Post # 1
Hey Bees–I know this would technically belong on the “relationships” board, but I don’t know the bees over there as well as you. 😉
I’m feeling a bit down and really need to vent…Today is BF’s birthday. I gave him his present on Saturday (b/c he was so excited about it :), and we had a great weekend together. Today is his actual birthday, however, and birthdays have always been a really big deal to me, so I planned a whole night of all his favorite things–dinner at his favorite restaurant, I made a peanut butter pie from scratch (he doesn’t like cake, so I try to ablige), bought him the “expensive beer” and did all of his laundry so he wouldn’t have to (we live together, but he usually does the laundry).
Anyway, when he got home he really wasn’t feeling well at all (he has really bad stomach problems) and so I said I could just make him dinner at home and we could go out on another night if he wanted to. But he said he really didn’t feel like eating anything and just wanted to play games on the computer so he went upstairs to the office to play video games.

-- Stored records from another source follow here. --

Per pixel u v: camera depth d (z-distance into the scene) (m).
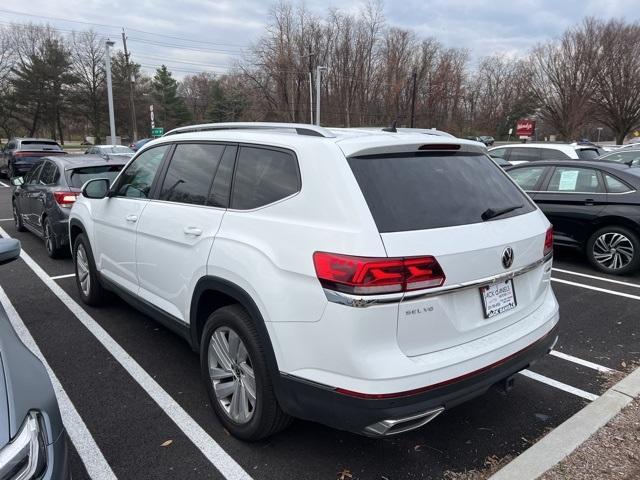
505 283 2.80
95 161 7.66
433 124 69.69
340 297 2.29
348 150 2.57
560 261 7.77
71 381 3.77
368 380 2.26
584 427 3.10
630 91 56.06
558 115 62.75
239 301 2.80
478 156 3.24
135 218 3.91
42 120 59.16
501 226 2.78
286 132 3.05
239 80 67.69
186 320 3.38
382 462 2.87
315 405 2.44
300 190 2.62
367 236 2.30
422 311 2.37
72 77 59.34
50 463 1.83
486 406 3.51
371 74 66.62
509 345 2.70
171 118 76.12
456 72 70.38
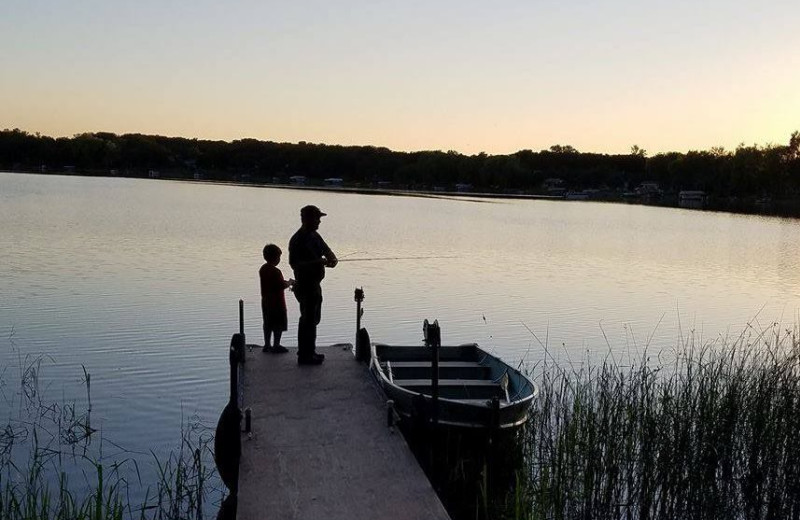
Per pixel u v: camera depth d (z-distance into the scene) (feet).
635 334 68.85
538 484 31.42
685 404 34.06
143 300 74.64
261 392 32.81
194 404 43.93
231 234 151.43
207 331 61.82
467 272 107.86
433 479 30.25
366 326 68.49
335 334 64.80
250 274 95.20
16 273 90.07
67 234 140.36
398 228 188.75
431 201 369.71
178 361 52.54
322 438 28.14
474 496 31.45
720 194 476.54
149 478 33.94
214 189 426.51
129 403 43.70
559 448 31.65
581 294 91.35
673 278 110.83
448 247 145.28
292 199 332.19
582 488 30.94
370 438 28.27
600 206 396.98
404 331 66.90
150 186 439.63
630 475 31.37
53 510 29.66
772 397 34.30
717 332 70.64
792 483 31.07
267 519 22.59
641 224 246.06
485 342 64.03
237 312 69.82
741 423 33.09
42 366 50.65
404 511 23.32
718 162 512.22
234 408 26.89
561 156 638.53
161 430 39.75
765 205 434.71
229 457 27.78
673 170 540.11
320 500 23.79
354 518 22.82
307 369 36.37
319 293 37.27
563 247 154.30
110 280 86.89
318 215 36.99
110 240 132.46
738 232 216.13
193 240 137.28
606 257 137.49
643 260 134.62
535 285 97.40
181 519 30.12
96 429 39.50
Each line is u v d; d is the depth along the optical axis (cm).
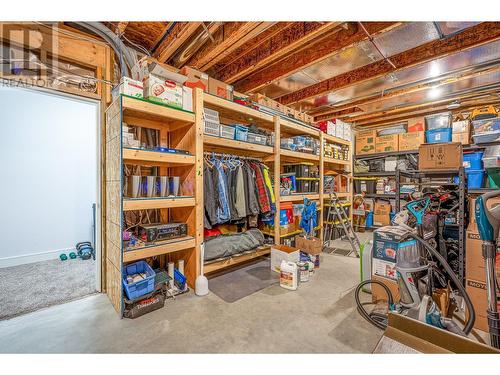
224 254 282
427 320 149
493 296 134
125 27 247
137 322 198
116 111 218
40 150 361
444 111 507
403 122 588
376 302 222
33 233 355
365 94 404
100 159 255
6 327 191
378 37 246
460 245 236
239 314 210
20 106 344
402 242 201
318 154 463
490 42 248
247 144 322
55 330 187
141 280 212
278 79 338
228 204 290
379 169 590
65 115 385
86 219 406
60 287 268
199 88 262
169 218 296
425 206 238
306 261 310
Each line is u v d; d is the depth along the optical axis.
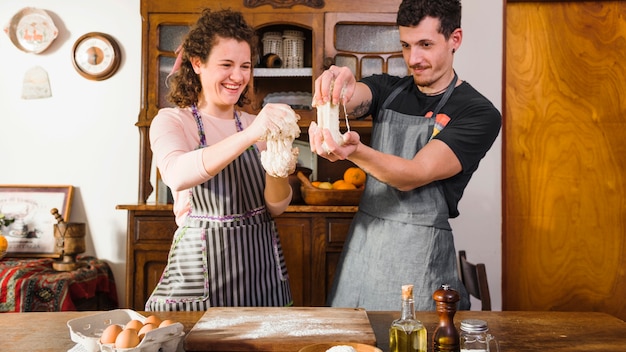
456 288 1.86
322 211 3.03
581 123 3.56
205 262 1.77
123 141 3.62
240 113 1.96
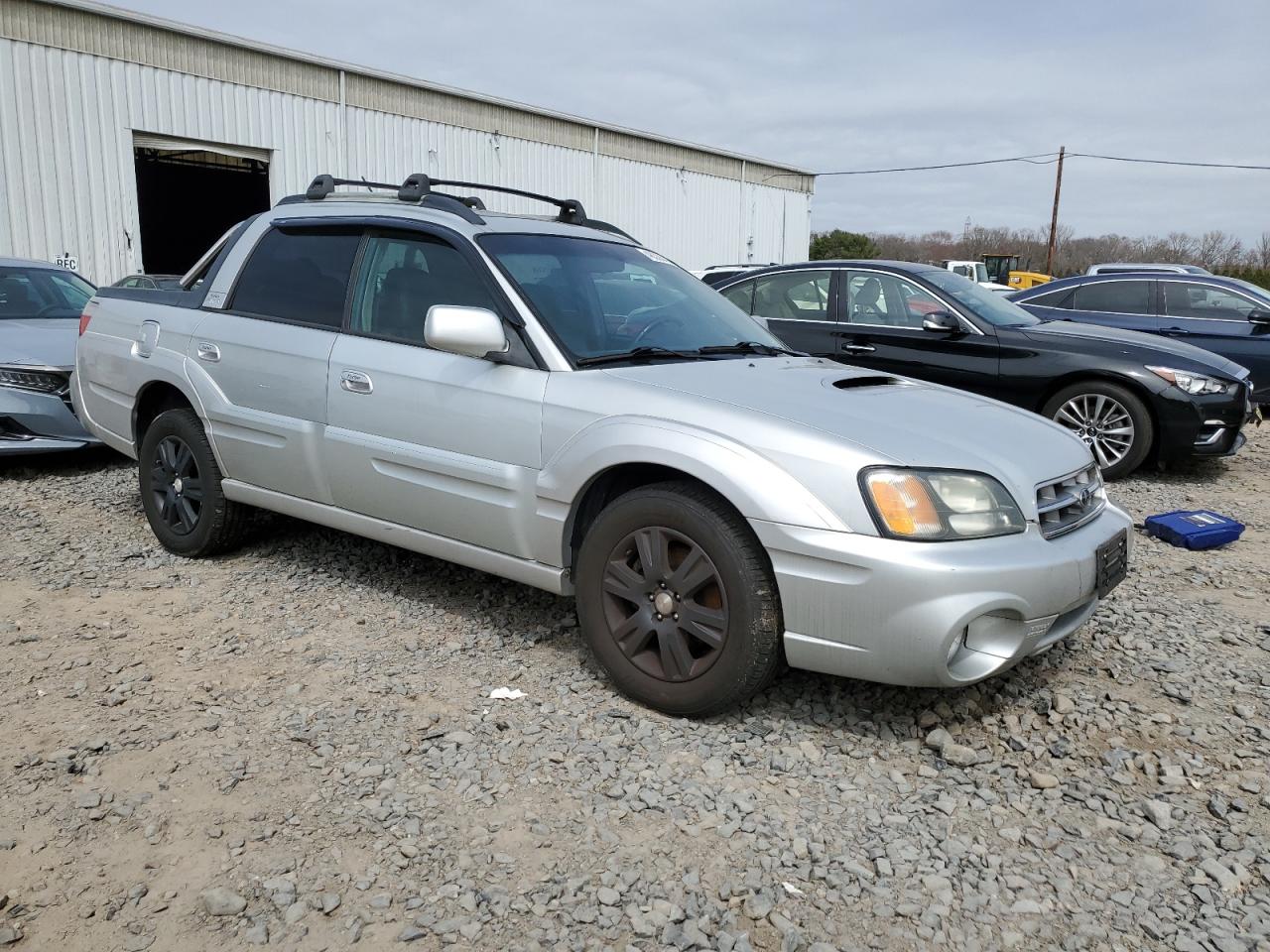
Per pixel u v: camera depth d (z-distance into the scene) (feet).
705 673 9.95
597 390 10.73
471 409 11.51
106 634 12.31
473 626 12.86
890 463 9.26
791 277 25.57
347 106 62.80
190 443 14.75
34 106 48.19
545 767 9.34
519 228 12.96
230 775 9.03
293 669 11.40
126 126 51.90
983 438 10.33
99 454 23.45
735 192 96.94
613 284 12.99
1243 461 26.09
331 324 13.26
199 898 7.40
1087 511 10.87
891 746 10.00
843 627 9.23
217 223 86.84
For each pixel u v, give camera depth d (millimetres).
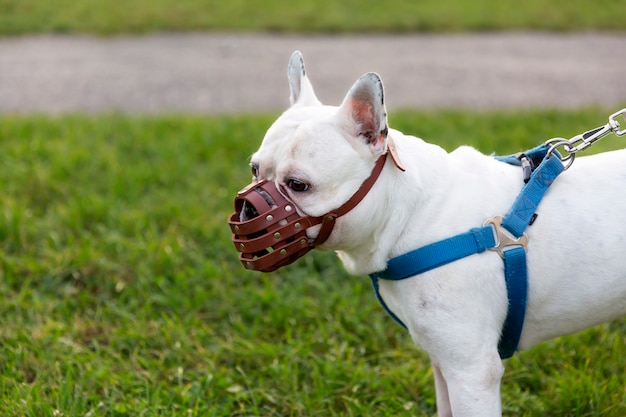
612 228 3031
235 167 6785
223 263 5301
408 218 3047
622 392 3979
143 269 5129
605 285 3062
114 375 4125
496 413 3078
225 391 4133
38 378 4074
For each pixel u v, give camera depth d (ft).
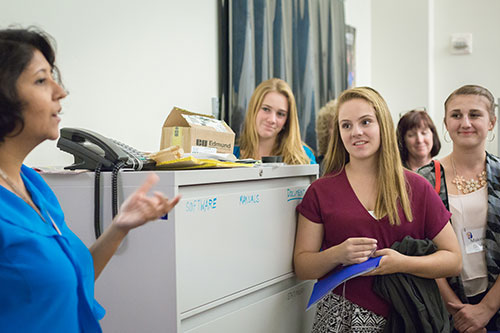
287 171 4.84
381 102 4.75
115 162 3.80
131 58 6.82
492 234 5.39
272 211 4.65
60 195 3.95
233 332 4.20
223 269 4.05
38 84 2.47
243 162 4.57
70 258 2.57
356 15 14.06
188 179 3.64
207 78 8.25
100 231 3.78
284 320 4.89
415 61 14.52
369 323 4.40
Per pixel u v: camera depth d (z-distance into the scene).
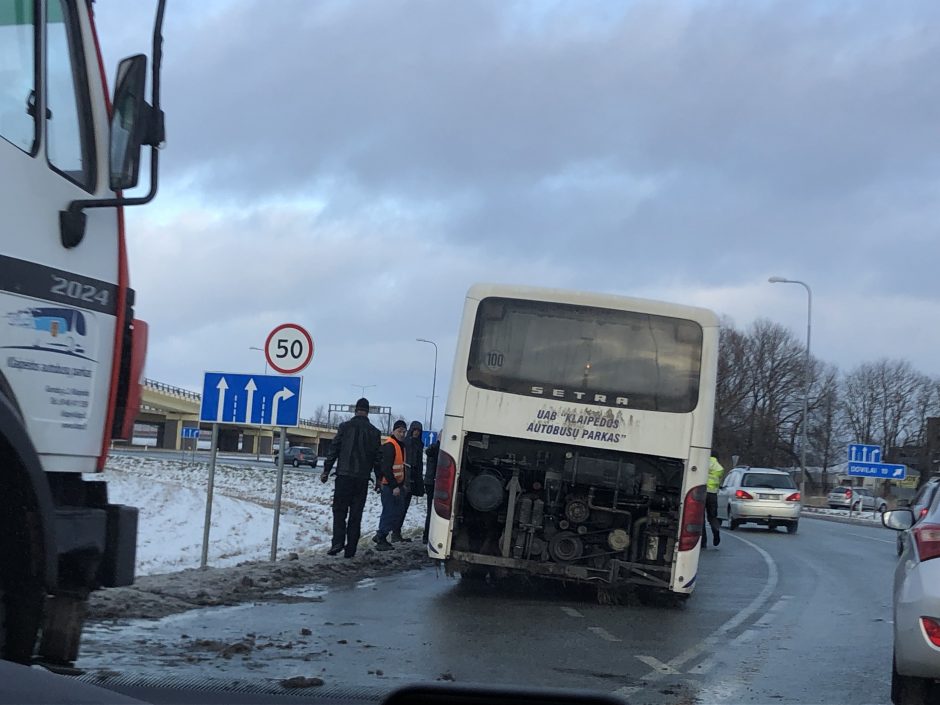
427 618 9.34
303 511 27.23
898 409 104.62
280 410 12.27
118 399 5.19
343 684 6.25
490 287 10.73
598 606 10.84
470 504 10.63
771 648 8.69
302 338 12.34
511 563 10.70
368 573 12.70
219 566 13.33
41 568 4.25
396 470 14.95
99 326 4.96
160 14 4.70
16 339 4.40
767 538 24.83
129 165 4.73
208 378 12.32
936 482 14.49
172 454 77.94
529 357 10.60
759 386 100.56
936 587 5.84
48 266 4.60
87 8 4.93
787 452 100.25
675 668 7.61
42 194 4.56
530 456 10.85
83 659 6.54
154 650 7.02
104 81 5.00
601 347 10.58
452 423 10.59
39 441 4.57
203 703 5.48
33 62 4.53
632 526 10.85
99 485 5.16
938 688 6.57
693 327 10.56
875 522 41.62
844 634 9.59
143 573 12.20
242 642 7.44
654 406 10.45
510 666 7.31
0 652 4.17
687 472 10.39
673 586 10.50
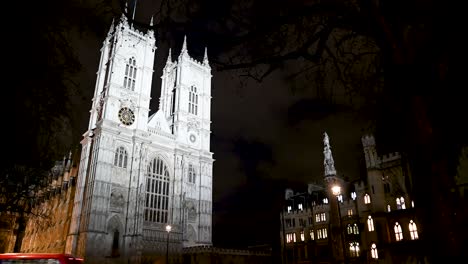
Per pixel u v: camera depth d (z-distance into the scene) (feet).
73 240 240.73
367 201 207.31
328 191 228.22
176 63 359.05
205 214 308.60
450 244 21.02
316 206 257.14
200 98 354.74
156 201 281.95
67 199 305.12
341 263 195.83
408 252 165.68
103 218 242.17
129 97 292.81
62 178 349.82
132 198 262.06
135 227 253.24
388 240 182.91
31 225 347.56
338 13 30.68
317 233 250.16
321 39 32.42
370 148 206.39
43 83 35.04
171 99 349.00
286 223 281.95
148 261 250.78
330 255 223.51
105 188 250.78
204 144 338.95
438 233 21.70
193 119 338.75
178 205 291.58
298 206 279.08
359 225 203.82
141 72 308.60
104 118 269.44
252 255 261.65
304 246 256.52
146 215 270.87
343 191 235.81
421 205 23.32
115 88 286.05
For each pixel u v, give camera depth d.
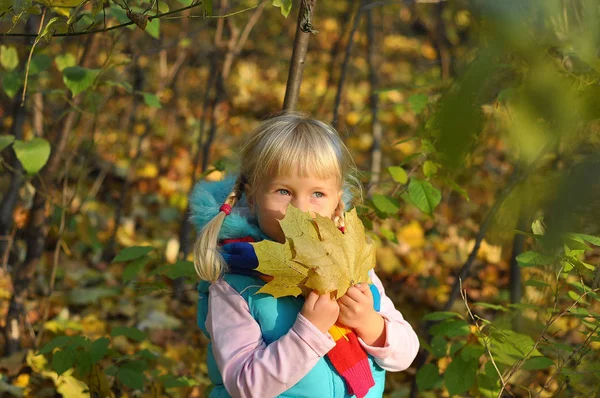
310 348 1.52
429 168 2.16
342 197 1.82
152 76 6.46
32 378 2.81
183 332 3.58
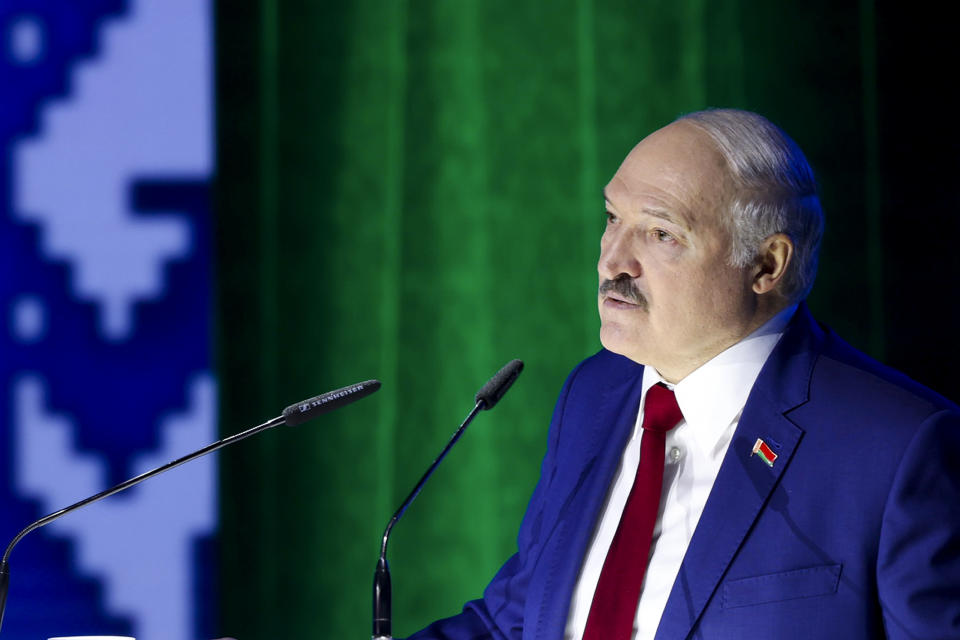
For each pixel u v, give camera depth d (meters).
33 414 12.29
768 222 5.73
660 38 12.38
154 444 12.30
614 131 12.38
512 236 12.43
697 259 5.71
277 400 12.38
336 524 12.37
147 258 12.39
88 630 12.16
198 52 12.47
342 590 12.33
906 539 5.09
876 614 5.18
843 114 12.01
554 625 5.94
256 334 12.39
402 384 12.44
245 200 12.44
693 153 5.76
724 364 5.84
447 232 12.46
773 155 5.80
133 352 12.35
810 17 12.12
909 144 11.85
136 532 12.25
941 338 11.73
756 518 5.41
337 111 12.51
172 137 12.43
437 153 12.48
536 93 12.46
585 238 12.40
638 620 5.62
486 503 12.38
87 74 12.42
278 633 12.27
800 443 5.50
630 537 5.79
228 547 12.28
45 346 12.34
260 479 12.34
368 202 12.49
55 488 12.26
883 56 11.92
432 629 6.63
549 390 12.40
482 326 12.43
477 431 12.41
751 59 12.20
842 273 11.94
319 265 12.46
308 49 12.50
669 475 5.88
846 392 5.56
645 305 5.82
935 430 5.23
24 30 12.45
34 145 12.41
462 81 12.48
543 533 6.40
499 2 12.47
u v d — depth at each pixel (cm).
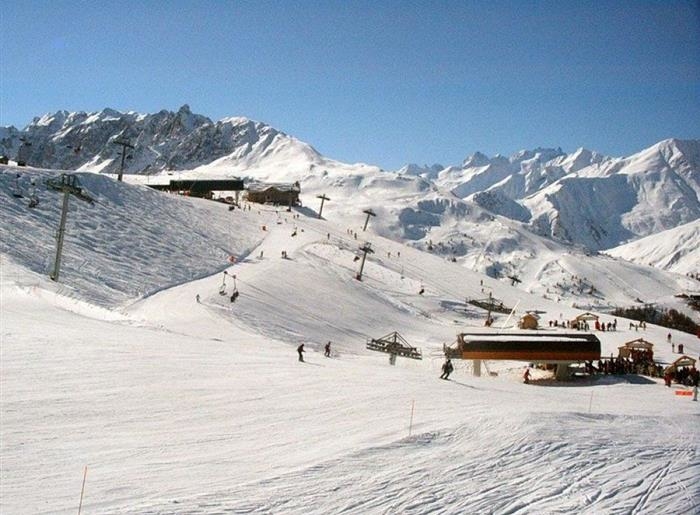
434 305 9519
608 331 8538
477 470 1903
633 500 1697
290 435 2323
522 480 1827
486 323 8919
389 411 2706
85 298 5903
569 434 2275
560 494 1730
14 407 2425
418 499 1680
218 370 3462
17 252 6619
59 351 3456
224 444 2188
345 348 6334
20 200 8538
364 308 8238
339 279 9350
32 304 4825
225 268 8875
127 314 5822
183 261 8625
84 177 10462
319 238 12288
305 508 1609
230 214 12762
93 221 8900
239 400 2822
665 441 2280
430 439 2211
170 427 2359
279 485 1761
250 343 5281
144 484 1770
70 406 2506
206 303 6694
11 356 3222
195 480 1812
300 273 9088
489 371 5588
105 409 2512
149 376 3130
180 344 4262
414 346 6862
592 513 1611
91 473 1844
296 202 18825
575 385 4912
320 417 2592
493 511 1616
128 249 8331
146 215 10244
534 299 11725
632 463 1997
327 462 1956
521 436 2216
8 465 1861
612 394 4125
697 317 18862
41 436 2141
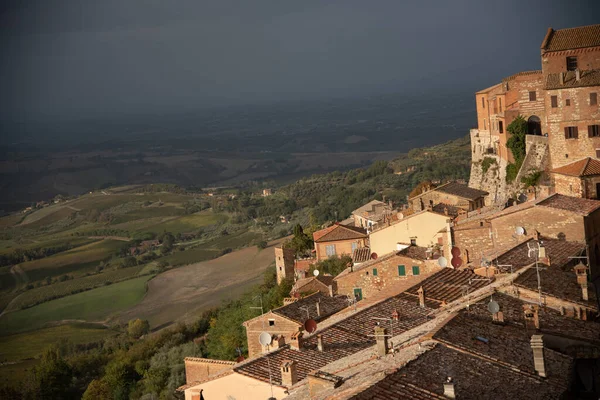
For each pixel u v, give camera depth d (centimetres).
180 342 12225
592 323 3416
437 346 2825
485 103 11488
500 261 4791
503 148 10638
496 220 5828
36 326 19688
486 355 2788
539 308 3541
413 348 2928
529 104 10088
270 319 5669
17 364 15825
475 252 5934
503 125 10525
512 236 5756
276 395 3584
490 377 2609
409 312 4359
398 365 2608
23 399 11812
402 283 5209
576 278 4078
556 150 8638
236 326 9112
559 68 8644
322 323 4675
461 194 9375
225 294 18512
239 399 3734
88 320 19588
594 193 7869
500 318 3259
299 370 3725
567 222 5494
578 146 8481
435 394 2356
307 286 8088
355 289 6519
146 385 9819
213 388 3822
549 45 8700
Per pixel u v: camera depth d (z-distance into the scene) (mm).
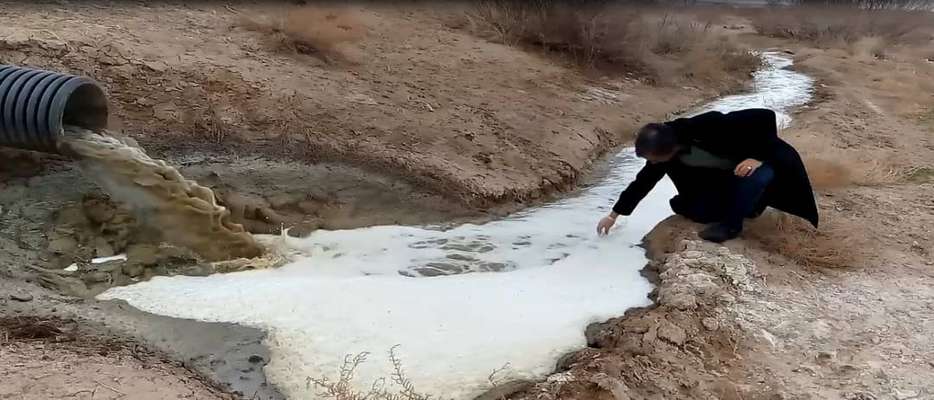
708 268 6199
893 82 17875
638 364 5043
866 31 27312
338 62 10945
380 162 8438
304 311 5508
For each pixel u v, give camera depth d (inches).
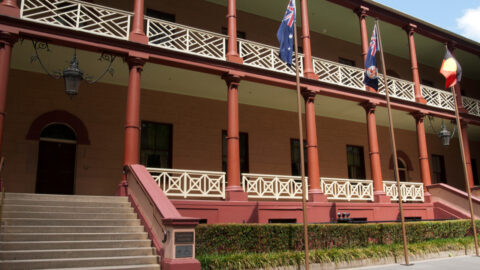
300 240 404.2
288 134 719.1
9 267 269.3
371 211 584.1
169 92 618.2
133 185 401.4
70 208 364.8
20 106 510.0
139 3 471.5
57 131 539.2
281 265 358.0
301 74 582.2
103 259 297.9
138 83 449.1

It just made me really sad (like bawl into my pillow while watching a sappy movie and wallowing in self-pity kind of sad) and I don’t know why. I mean, I know I put a lot of work into making his birthday special for him and that it’s totally fine to be a little disappointed, but it is his birthday, and it is him that is sick and unable to do all those things that I’m sure he would’ve enjoyed as well, but I’m just REALLY freakin’ bummed out about it.
I work Tuesday-Saturday 11am-7pm every week, an hour and a half away from where we live. He leaves before I get up to go to work, and he’s usually barely awake when I get home (he tries to stay up to talk for a few minutes before going to bed). We’re in the process of moving closer to my job (kind of a half-way point between both our jobs) so we’ll have more of a normal schedule and not such a long commute for me, but needless to day, we barely see eachother during the week, and tonight was the last night for me to see him before this coming week starts all over again for me, and I won’t get to see him, basically, until next Saturday night. Besides the fact that tonight was his birthday night and I wanted to make it really special for him (because of our schedules, we don’t often get to go out or have date night or anything, so it’s a rare kind of excitement), and now he’s upstairs playing video games and I’m down here thinking about eating his pie all by myself.
Post # 3
Aw hun HUGS. I know you really put a lot of thought into it, but I’ve had nights like this. Balancing, really trying hard to make things special, but them just not working out as planned. Maybe just go tell him… sweetie, it’s your birthday, and you’re not feeling well, but I really wanted to make sure you had a special day… it is important to me. Maybe he can come up with an idea, given the circumstances, that will make his day a bit brighter and make you feel like you accomplished your mission. Not real great advice, but just know we all have these days, and while they are not the highlight of our relationships, we have to learn how to manage them so that they don’t ruin our day/night/week or build up frustrations. If there’s nothing you can do, go do something fun for you. I like wandering around Target, it always makes may day a bit brighter 😀
Post # 4
Hey, my guy does this roughly 1/3 of the time I try to do something special for him. Put his pie aside, go give him a back rub (or foot rub), and enjoy his company. My guy likes it when I’m playing computer games in the same room. *shrugs* Maybe grab some pepto-bismol or saltines and 7up, depending on the stomach upset…
Post # 5
This sucks. It is disappointing to have great plans for a special night that don’t work out. Maybe you can have a re-do on his Birthday on Sunday or next Monday. I hope both of you are feeling better tomorrow.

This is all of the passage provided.